看这部分写的有点不太好读，因为他是函数里面写函数，调用自己的函数，关键是他把自己写的函数放在中间，使得代码前面一半后面一半，中间是一些函数，不仔细往后看还以为结束了。

yref, xref, href, wref = anchors_layer
ymin = yref - href / 2.
xmin = xref - wref / 2.
ymax = yref + href / 2.
xmax = xref + wref / 2.
vol_anchors = (xmax - xmin) * (ymax - ymin)

# Initialize tensors…
shape = (yref.shape[0], yref.shape[1], href.size)
feat_labels = tf.zeros(shape, dtype=tf.int64)
feat_scores = tf.zeros(shape, dtype=dtype)
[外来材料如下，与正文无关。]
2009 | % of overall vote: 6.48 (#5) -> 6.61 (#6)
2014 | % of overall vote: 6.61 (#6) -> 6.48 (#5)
feat_ymin = tf.zeros(shape, dtype=dtype)
feat_xmin = tf.zeros(shape, dtype=dtype)
feat_ymax = tf.ones(shape, dtype=dtype)
feat_xmax = tf.ones(shape, dtype=dtype)

开头是这样的，ymin，xmin，ymax，xmax之类的是把之前的坐标换成了左上角和右上角的坐标，方便求交并比，注意这个地方像y_ref之类的都是一个numpy数组，是整个特征图所以的中心点，所以这个地方相当于是numpy的广播性质，可不是一个框的操作，而是整个层的操作，shape是tensor的形状，feat_labels，feat_scores，feat_ymin这些是为了保存结果的，形状应该和我们框坐标之类的一样。

接下来，应该跳过那些函数，看后面的

# Main loop definition.

i = 0

[i, feat_labels, feat_scores,

feat_ymin, feat_xmin,

feat_ymax, feat_xmax] = tf.while_loop(condition, body,

[i, feat_labels, feat_scores,

feat_ymin, feat_xmin,

feat_ymax, feat_xmax])

# Transform to center / size.

feat_cy = (feat_ymax + feat_ymin) / 2.

feat_cx = (feat_xmax + feat_xmin) / 2.

feat_h = feat_ymax - feat_ymin

feat_w = feat_xmax - feat_xmin

# Encode features.

### prior_scaling=[0.1, 0.1, 0.2, 0.2]

feat_cy = (feat_cy - yref) / href / prior_scaling[0]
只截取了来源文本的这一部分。